SUPPLIED RECORDS:

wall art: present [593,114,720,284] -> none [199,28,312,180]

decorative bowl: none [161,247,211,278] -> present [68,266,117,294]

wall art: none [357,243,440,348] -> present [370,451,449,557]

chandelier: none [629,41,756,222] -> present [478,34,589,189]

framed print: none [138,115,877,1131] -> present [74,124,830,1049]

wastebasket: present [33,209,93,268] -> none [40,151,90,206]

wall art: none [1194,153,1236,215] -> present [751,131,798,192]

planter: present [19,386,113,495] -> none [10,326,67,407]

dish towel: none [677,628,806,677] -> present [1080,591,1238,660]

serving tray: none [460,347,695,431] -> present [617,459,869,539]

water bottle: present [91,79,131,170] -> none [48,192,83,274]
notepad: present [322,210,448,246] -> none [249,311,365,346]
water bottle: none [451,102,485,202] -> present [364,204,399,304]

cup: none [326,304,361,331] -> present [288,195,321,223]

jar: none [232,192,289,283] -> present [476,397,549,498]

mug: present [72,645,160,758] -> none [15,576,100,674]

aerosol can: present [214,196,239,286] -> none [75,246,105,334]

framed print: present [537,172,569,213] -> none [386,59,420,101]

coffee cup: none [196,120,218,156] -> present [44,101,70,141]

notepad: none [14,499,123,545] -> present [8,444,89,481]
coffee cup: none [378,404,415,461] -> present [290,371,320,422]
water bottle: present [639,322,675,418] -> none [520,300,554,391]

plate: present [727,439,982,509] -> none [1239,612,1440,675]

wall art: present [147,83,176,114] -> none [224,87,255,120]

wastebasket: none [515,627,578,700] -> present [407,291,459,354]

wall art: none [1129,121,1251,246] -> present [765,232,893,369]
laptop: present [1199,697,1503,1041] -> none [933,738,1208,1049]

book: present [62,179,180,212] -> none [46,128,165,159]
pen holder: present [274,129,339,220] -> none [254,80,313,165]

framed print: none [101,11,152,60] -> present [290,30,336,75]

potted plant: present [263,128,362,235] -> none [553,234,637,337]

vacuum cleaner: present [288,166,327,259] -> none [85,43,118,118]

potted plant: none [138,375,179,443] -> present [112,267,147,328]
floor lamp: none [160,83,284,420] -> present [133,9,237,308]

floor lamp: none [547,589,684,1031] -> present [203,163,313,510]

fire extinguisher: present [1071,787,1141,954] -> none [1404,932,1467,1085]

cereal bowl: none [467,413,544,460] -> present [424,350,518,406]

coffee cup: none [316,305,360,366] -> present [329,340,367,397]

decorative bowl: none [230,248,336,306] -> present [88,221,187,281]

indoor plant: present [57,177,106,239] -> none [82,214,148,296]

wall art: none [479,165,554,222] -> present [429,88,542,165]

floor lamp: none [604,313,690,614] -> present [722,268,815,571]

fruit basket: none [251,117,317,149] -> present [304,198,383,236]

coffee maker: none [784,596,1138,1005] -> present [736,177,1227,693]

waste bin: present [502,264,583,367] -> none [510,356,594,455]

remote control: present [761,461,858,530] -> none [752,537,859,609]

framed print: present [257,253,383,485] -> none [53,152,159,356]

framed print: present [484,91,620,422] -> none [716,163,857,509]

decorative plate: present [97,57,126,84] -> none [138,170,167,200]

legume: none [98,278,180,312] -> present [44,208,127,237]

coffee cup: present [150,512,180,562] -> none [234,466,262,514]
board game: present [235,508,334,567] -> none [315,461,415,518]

WORK TASK: Exact copies of all entries are what's needed here.

RESPONSE:
wall art: present [593,114,720,284] -> none [199,28,312,180]

decorative bowl: none [161,247,211,278] -> present [68,266,117,294]

wall art: none [357,243,440,348] -> present [370,451,449,557]

chandelier: none [629,41,756,222] -> present [478,34,589,189]

framed print: none [138,115,877,1131] -> present [74,124,830,1049]

wastebasket: present [33,209,93,268] -> none [40,151,90,206]

wall art: none [1194,153,1236,215] -> present [751,131,798,192]

planter: present [19,386,113,495] -> none [10,326,67,407]

dish towel: none [677,628,806,677] -> present [1080,591,1238,660]

serving tray: none [460,347,695,431] -> present [617,459,869,539]

water bottle: present [91,79,131,170] -> none [48,192,83,274]
notepad: present [322,210,448,246] -> none [249,311,365,346]
water bottle: none [451,102,485,202] -> present [364,204,399,304]

cup: none [326,304,361,331] -> present [288,195,321,223]

jar: none [232,192,289,283] -> present [476,397,549,498]

mug: present [72,645,160,758] -> none [15,576,100,674]

aerosol can: present [214,196,239,286] -> none [75,246,105,334]

framed print: present [537,172,569,213] -> none [386,59,420,101]

coffee cup: none [196,120,218,156] -> present [44,101,70,141]

notepad: none [14,499,123,545] -> present [8,444,89,481]
coffee cup: none [378,404,415,461] -> present [290,371,320,422]
water bottle: present [639,322,675,418] -> none [520,300,554,391]

plate: present [727,439,982,509] -> none [1239,612,1440,675]

wall art: present [147,83,176,114] -> none [224,87,255,120]

wastebasket: none [515,627,578,700] -> present [407,291,459,354]

wall art: none [1129,121,1251,246] -> present [765,232,893,369]
laptop: present [1199,697,1503,1041] -> none [933,738,1208,1049]

book: present [62,179,180,212] -> none [46,128,165,159]
pen holder: present [274,129,339,220] -> none [254,80,313,165]

framed print: none [101,11,152,60] -> present [290,30,336,75]

potted plant: present [263,128,362,235] -> none [553,234,637,337]

vacuum cleaner: present [288,166,327,259] -> none [85,43,118,118]

potted plant: none [138,375,179,443] -> present [112,267,147,328]
floor lamp: none [160,83,284,420] -> present [133,9,237,308]

floor lamp: none [547,589,684,1031] -> present [203,163,313,510]

fire extinguisher: present [1071,787,1141,954] -> none [1404,932,1467,1085]

cereal bowl: none [467,413,544,460] -> present [424,350,518,406]

coffee cup: none [316,305,360,366] -> present [329,340,367,397]

decorative bowl: none [230,248,336,306] -> present [88,221,187,281]

indoor plant: present [57,177,106,239] -> none [82,214,148,296]

wall art: none [479,165,554,222] -> present [429,88,542,165]

floor lamp: none [604,313,690,614] -> present [722,268,815,571]

fruit basket: none [251,117,317,149] -> present [304,198,383,236]

coffee maker: none [784,596,1138,1005] -> present [736,177,1227,693]

waste bin: present [502,264,583,367] -> none [510,356,594,455]

remote control: present [761,461,858,530] -> none [752,537,859,609]

framed print: present [257,253,383,485] -> none [53,152,159,356]

framed print: present [484,91,620,422] -> none [716,163,857,509]

decorative plate: present [97,57,126,84] -> none [138,170,167,200]

legume: none [98,278,180,312] -> present [44,208,127,237]

coffee cup: present [150,512,180,562] -> none [234,466,262,514]
board game: present [235,508,334,567] -> none [315,461,415,518]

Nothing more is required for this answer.